_WORK ORDER:_
Would you please transcribe, exactly as written, the lines of the entries below starting at the one that holds "Figure 3. Raw" and ending at the one that holds "Figure 19: Gap", both included?

Stored data:
*** Begin section ***
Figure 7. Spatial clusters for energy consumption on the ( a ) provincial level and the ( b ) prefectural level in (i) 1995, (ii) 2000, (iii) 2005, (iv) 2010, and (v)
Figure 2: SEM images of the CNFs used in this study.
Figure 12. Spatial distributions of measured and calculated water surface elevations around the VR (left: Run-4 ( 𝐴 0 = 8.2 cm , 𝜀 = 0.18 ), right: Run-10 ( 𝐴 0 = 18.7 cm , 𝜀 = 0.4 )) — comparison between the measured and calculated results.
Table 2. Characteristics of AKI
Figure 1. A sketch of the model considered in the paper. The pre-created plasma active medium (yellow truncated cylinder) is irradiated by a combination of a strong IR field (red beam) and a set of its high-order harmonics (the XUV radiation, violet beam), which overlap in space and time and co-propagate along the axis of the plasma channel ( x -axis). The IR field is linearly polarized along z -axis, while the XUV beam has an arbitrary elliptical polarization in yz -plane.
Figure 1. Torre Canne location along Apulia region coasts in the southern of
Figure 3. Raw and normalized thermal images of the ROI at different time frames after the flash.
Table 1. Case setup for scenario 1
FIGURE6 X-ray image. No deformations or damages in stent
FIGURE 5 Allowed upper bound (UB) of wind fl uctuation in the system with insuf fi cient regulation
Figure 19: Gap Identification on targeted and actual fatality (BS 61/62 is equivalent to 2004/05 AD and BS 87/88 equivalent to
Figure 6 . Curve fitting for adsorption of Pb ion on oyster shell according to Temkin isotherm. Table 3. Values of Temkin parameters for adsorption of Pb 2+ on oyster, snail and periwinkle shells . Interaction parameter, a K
*** End section ***
_PROBLEM SOLUTION:_
Figure 3. Raw and normalized thermal images of the ROI at different time frames after the flash.
Table 1. Case setup for scenario 1
FIGURE6 X-ray image. No deformations or damages in stent
FIGURE 5 Allowed upper bound (UB) of wind fl uctuation in the system with insuf fi cient regulation
Figure 19: Gap Identification on targeted and actual fatality (BS 61/62 is equivalent to 2004/05 AD and BS 87/88 equivalent to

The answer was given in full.